**What is needed**
Take every line of the material below that includes the string "keyof" and copy it out.

**Records for the task**

————————

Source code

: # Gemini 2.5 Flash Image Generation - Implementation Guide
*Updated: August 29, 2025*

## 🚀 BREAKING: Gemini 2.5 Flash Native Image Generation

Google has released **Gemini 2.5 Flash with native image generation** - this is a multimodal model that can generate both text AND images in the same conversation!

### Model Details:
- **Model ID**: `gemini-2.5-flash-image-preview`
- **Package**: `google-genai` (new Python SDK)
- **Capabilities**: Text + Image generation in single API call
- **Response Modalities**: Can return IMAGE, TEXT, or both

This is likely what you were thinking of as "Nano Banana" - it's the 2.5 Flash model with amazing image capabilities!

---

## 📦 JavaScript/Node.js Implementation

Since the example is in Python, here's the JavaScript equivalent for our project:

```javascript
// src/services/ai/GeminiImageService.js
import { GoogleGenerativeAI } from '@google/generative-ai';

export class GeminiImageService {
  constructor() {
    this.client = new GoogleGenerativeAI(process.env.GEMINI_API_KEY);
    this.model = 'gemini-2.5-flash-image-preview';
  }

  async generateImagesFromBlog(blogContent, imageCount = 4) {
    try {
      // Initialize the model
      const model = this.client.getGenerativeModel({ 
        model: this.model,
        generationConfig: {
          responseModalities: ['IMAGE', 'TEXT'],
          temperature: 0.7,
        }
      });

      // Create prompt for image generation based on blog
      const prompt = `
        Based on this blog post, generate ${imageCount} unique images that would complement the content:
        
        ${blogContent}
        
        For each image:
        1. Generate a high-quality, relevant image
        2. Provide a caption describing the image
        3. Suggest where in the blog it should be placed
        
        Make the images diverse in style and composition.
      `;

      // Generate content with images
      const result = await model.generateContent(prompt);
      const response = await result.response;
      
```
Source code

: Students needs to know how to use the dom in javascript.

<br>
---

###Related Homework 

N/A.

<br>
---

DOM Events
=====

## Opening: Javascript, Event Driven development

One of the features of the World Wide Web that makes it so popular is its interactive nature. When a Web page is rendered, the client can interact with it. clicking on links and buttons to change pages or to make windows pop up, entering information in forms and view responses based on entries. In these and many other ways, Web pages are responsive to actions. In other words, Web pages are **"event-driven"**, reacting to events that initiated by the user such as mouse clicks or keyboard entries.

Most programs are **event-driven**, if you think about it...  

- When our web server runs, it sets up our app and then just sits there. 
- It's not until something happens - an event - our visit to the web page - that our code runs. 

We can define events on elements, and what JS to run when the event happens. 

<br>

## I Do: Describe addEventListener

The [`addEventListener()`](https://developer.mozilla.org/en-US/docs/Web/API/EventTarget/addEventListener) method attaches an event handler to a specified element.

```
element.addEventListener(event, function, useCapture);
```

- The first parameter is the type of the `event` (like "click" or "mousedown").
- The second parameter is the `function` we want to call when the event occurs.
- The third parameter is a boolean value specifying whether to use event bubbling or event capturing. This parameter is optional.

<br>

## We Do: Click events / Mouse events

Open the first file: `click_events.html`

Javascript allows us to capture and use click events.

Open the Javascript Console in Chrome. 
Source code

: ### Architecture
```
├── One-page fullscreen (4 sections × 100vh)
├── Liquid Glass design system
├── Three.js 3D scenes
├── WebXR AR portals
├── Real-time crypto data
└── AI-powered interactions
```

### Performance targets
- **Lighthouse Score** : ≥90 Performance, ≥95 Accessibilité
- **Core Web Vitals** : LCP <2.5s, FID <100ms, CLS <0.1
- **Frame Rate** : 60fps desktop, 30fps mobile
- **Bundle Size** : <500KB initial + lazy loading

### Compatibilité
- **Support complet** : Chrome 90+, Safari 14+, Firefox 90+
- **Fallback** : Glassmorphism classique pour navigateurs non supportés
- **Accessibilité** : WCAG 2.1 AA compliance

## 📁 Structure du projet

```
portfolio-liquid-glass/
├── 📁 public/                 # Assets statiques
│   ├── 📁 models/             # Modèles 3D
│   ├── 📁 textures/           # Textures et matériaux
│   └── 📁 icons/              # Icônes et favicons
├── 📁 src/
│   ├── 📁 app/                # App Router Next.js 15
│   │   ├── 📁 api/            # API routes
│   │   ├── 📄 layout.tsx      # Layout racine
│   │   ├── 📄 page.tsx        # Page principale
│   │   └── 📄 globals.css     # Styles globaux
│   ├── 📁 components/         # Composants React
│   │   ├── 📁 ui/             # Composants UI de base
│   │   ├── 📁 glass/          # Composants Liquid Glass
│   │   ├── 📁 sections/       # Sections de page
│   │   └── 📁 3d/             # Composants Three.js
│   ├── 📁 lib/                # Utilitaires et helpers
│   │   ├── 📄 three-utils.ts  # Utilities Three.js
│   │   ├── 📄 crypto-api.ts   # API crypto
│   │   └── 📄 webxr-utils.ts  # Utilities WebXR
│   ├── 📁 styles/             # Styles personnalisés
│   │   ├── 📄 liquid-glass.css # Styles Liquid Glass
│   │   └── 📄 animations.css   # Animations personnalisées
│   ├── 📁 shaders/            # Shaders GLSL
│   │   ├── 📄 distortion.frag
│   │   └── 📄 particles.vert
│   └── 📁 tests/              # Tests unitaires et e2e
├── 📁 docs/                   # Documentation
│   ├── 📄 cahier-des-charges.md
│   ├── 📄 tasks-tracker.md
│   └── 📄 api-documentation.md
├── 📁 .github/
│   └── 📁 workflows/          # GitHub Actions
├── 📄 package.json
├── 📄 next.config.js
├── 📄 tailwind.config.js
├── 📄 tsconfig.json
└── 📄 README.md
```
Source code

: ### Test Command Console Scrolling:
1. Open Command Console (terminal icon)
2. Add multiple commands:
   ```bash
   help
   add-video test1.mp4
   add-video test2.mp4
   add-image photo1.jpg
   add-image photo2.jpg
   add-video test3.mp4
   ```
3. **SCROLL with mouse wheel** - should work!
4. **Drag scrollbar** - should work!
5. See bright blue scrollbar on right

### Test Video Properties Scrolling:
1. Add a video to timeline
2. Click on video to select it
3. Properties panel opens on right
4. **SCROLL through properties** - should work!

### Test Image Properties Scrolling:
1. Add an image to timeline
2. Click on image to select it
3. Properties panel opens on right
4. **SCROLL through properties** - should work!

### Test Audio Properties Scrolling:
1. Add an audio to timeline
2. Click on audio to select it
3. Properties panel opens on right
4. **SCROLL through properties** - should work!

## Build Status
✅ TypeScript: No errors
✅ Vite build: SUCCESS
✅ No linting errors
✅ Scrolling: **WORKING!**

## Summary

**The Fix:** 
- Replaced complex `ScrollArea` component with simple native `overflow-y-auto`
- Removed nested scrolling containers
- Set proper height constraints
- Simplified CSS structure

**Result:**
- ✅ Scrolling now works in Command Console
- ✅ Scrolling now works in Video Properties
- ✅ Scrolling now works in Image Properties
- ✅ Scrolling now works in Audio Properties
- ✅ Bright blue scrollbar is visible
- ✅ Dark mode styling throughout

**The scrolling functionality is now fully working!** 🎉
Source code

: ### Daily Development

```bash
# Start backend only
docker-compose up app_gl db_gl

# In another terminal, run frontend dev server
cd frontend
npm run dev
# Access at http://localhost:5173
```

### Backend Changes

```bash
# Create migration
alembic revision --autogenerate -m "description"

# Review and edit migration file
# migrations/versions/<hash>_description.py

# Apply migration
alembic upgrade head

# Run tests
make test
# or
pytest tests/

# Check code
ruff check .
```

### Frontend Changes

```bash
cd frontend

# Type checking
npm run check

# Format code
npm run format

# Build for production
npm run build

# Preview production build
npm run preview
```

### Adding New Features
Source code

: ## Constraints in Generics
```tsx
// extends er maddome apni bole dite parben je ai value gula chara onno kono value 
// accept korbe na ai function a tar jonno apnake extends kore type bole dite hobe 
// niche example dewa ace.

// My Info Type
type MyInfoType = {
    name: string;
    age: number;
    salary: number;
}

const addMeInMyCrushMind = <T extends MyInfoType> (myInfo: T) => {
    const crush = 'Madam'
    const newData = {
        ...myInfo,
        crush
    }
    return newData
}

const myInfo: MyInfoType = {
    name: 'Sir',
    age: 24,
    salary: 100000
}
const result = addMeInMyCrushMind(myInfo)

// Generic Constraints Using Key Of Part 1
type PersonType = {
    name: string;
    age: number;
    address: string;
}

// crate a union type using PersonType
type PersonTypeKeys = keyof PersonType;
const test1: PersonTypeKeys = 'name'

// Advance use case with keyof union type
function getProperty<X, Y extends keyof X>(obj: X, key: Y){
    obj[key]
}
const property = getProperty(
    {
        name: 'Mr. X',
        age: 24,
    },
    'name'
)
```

————————

**Task answer**
type PersonTypeKeys = keyof PersonType;
// Advance use case with keyof union type
function getProperty<X, Y extends keyof X>(obj: X, key: Y){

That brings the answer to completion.